-- Opening Marker --

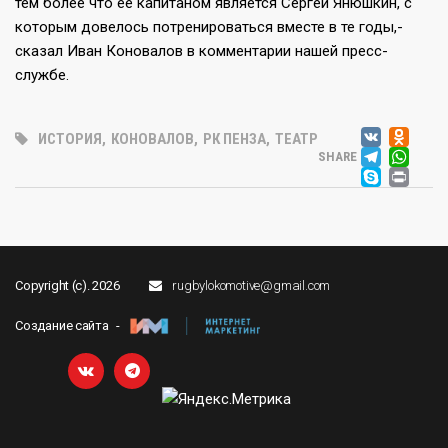
тем более что её капитаном является Сергей Янюшкин, с
которым довелось потренироваться вместе в те годы,-
сказал Иван Коновалов в комментарии нашей пресс-
службе.
VK
OD
ИСТОРИЯ
,
КОНОВАЛОВ
,
РК ПЕНЗА
,
ТЕАТР
TEL
WH
SHARE
SKY
PR
Copyright (c). 2026
rugbylokomotive@gmail.com
Создание сайта -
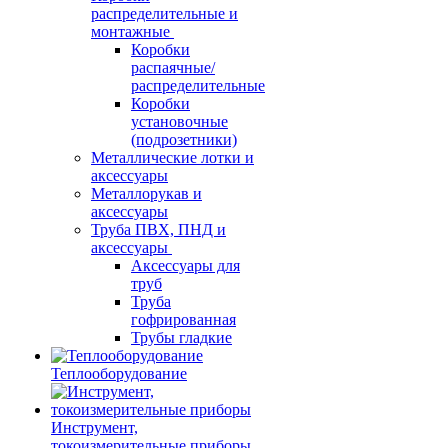
распределительные и
монтажные
Коробки
распаячные/
распределительные
Коробки
установочные
(подрозетники)
Металлические лотки и
аксессуары
Металлорукав и
аксессуары
Труба ПВХ, ПНД и
аксессуары
Аксессуары для
труб
Труба
гофрированная
Трубы гладкие
Теплооборудование
Инструмент,
токоизмерительные приборы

-- Closing Marker --

### What needs to be done
Edit the text of the records so that each "Коробки" becomes "Короба", leaving everything else unchanged. Give only the text, without the pictures.

### Output of the exercise
тем более что её капитаном является Сергей Янюшкин, с
которым довелось потренироваться вместе в те годы,-
сказал Иван Коновалов в комментарии нашей пресс-
службе.
VK
OD
ИСТОРИЯ
,
КОНОВАЛОВ
,
РК ПЕНЗА
,
ТЕАТР
TEL
WH
SHARE
SKY
PR
Copyright (c). 2026
rugbylokomotive@gmail.com
Создание сайта -
распределительные и
монтажные
Короба
распаячные/
распределительные
Короба
установочные
(подрозетники)
Металлические лотки и
аксессуары
Металлорукав и
аксессуары
Труба ПВХ, ПНД и
аксессуары
Аксессуары для
труб
Труба
гофрированная
Трубы гладкие
Теплооборудование
Инструмент,
токоизмерительные приборы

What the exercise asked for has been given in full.